Whisk together the psyllium husk, sweetener, and water. Whisk until combined and let gel while preparing the flour mixture.
20 g whole psyllium husk, 20 g maple syrup or honey, 300 g filtered water
In a large bowl or stand mixer, combine all of the flours + starches, plus salt. This is also where you'd adding any herbs and other dry seasonings if you want to flavor your dough.
80 g potato starch, 60 g tapioca flour or arrowroot flour, 80 g sorghum flour, 65 g to 80g superfine brown rice flour, 12 g sea salt
Whisk the psyllium gel mixture into the preferment, along with the olive oil if using, and any other wet seasonings (like garlic, soaked nuts or seeds, etc.).
8 to 15 g olive oil
Add the wet ingredients to the flour mixture. Use a spoon and then your hands to bring the dough together, or use your dough hook to mix all of the ingredients until a smooth dough forms. It will take a few minutes in a stand mixer. If you're using your hands, you will likely want to knead the dough together for a few minutes to make sure all the flour is hydrated and the dough is smooth.

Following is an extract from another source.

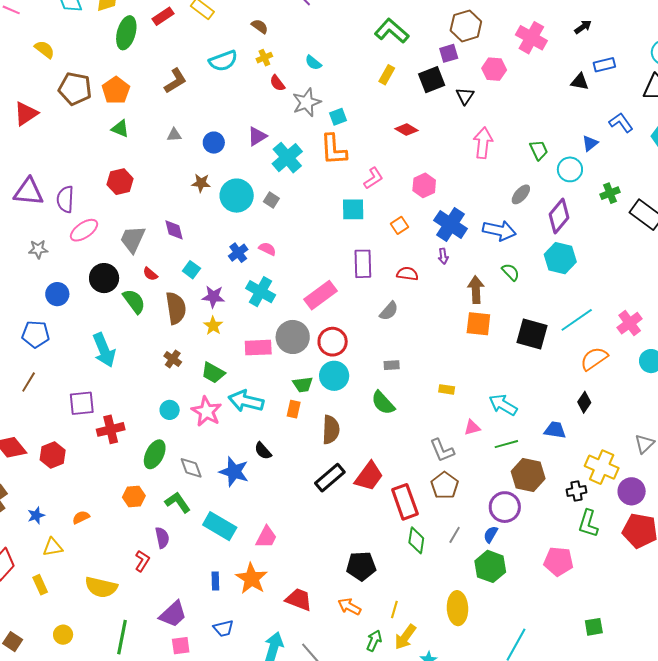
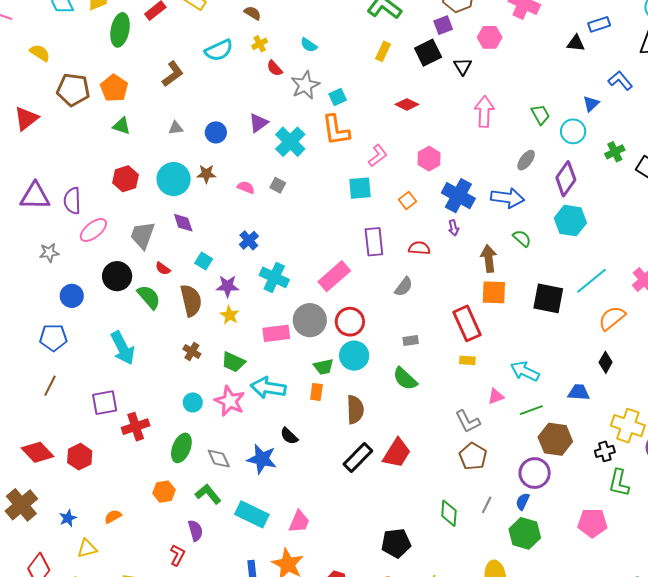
cyan circle: (237, 196) -> (174, 179), moved
pink semicircle: (267, 249) -> (246, 187), moved
red rectangle: (405, 502) -> (467, 323), moved

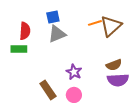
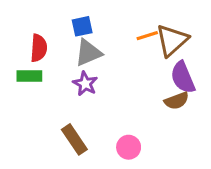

Once your dough is soft and smooth, turn it out onto a clean, smooth work surface. Lightly flour it if your dough seems sticky - mine usually doesn't need any flour. Knead into a smooth ball, and use your hands to shape the dough into a round (or whatever shape you're making).
Dust your banneton or tea towel-lined bowl generously with brown rice flour. You can place the dough directly into the banneton if you want the horizontal lines you see on my round loaves, or you can use the liner for a smoother look. See notes section for instructions on making the bread in a loaf pan.
Use a dough scraper or your hands to transfer the dough into your banneton, or a bowl lined with a clean tea towel. Put the smooth side facing down, so the "seams" of the loaf are facing up. Since we'll flip the loaf before baking, the seams will be on the bottom after baking.
Cover, and let the dough proof for about three to four hours at room temperature, or overnight in the refrigerator. (While this timing works pretty consistently for me here in San Diego, other bakers have mentioned that sometimes their bread can take up to 6 to 8 hours to rise well. Remember to look for the soft, puffy texture instead of relying strongly on the exact timing. Conditions of weather, your starter, ingredients, etc. can vary this timing pretty widely!)